(DATA FOR THIS TASK Opens)

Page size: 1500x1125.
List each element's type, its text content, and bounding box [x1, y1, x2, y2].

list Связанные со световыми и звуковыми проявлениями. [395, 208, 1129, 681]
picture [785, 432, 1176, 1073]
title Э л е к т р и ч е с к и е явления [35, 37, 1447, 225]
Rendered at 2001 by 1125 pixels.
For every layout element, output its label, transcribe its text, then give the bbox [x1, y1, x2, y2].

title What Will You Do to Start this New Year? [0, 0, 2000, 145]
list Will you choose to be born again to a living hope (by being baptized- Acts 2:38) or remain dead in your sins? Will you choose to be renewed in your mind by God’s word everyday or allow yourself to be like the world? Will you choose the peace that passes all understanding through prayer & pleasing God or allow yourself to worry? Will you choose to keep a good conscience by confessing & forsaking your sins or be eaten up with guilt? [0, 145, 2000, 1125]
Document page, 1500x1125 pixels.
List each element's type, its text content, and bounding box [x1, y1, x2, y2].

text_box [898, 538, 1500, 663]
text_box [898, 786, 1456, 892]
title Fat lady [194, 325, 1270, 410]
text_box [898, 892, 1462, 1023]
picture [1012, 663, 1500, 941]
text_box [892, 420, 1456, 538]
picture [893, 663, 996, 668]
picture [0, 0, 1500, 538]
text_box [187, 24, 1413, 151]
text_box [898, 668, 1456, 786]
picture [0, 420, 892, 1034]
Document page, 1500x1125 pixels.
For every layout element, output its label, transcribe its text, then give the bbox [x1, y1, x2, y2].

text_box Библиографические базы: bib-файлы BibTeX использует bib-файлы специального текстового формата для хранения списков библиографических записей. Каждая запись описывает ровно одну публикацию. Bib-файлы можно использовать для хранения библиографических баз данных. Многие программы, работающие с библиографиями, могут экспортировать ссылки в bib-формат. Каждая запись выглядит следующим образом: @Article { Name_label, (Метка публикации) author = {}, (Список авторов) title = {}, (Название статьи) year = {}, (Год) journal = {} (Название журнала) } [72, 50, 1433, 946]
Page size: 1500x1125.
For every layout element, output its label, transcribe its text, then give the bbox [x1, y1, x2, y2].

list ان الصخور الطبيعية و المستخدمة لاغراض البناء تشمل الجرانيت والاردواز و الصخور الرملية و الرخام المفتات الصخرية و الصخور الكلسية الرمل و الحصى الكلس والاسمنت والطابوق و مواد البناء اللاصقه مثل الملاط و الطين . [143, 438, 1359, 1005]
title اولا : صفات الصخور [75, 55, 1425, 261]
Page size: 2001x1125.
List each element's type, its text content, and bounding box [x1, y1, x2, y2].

(DATA FOR THIS TASK Closes)

YOUR INSTRUCTIONS
Each line in the listing needs to be copied exactly.

RESPONSE
Page size: 1500x1125.
List each element's type, its text content, and bounding box [x1, y1, x2, y2].

list Связанные со световыми и звуковыми проявлениями. [395, 208, 1129, 681]
picture [785, 432, 1176, 1073]
title Э л е к т р и ч е с к и е явления [35, 37, 1447, 225]
Rendered at 2001 by 1125 pixels.
For every layout element, output its label, transcribe its text, then give the bbox [x1, y1, x2, y2].

title What Will You Do to Start this New Year? [0, 0, 2000, 145]
list Will you choose to be born again to a living hope (by being baptized- Acts 2:38) or remain dead in your sins? Will you choose to be renewed in your mind by God’s word everyday or allow yourself to be like the world? Will you choose the peace that passes all understanding through prayer & pleasing God or allow yourself to worry? Will you choose to keep a good conscience by confessing & forsaking your sins or be eaten up with guilt? [0, 145, 2000, 1125]
Document page, 1500x1125 pixels.
List each element's type, its text content, and bounding box [x1, y1, x2, y2].

text_box [898, 538, 1500, 663]
text_box [898, 786, 1456, 892]
title Fat lady [194, 325, 1270, 410]
text_box [898, 892, 1462, 1023]
picture [1012, 663, 1500, 941]
text_box [892, 420, 1456, 538]
picture [893, 663, 996, 668]
picture [0, 0, 1500, 538]
text_box [187, 24, 1413, 151]
text_box [898, 668, 1456, 786]
picture [0, 420, 892, 1034]
Document page, 1500x1125 pixels.
For every layout element, output its label, transcribe its text, then give the bbox [x1, y1, x2, y2].

text_box Библиографические базы: bib-файлы BibTeX использует bib-файлы специального текстового формата для хранения списков библиографических записей. Каждая запись описывает ровно одну публикацию. Bib-файлы можно использовать для хранения библиографических баз данных. Многие программы, работающие с библиографиями, могут экспортировать ссылки в bib-формат. Каждая запись выглядит следующим образом: @Article { Name_label, (Метка публикации) author = {}, (Список авторов) title = {}, (Название статьи) year = {}, (Год) journal = {} (Название журнала) } [72, 50, 1433, 946]
Page size: 1500x1125.
For every layout element, output its label, transcribe its text, then give the bbox [x1, y1, x2, y2].

list ان الصخور الطبيعية و المستخدمة لاغراض البناء تشمل الجرانيت والاردواز و الصخور الرملية و الرخام المفتات الصخرية و الصخور الكلسية الرمل و الحصى الكلس والاسمنت والطابوق و مواد البناء اللاصقه مثل الملاط و الطين . [143, 438, 1359, 1005]
title اولا : صفات الصخور [75, 55, 1425, 261]
Page size: 2001x1125.
List each element's type, its text content, and bounding box [x1, y1, x2, y2].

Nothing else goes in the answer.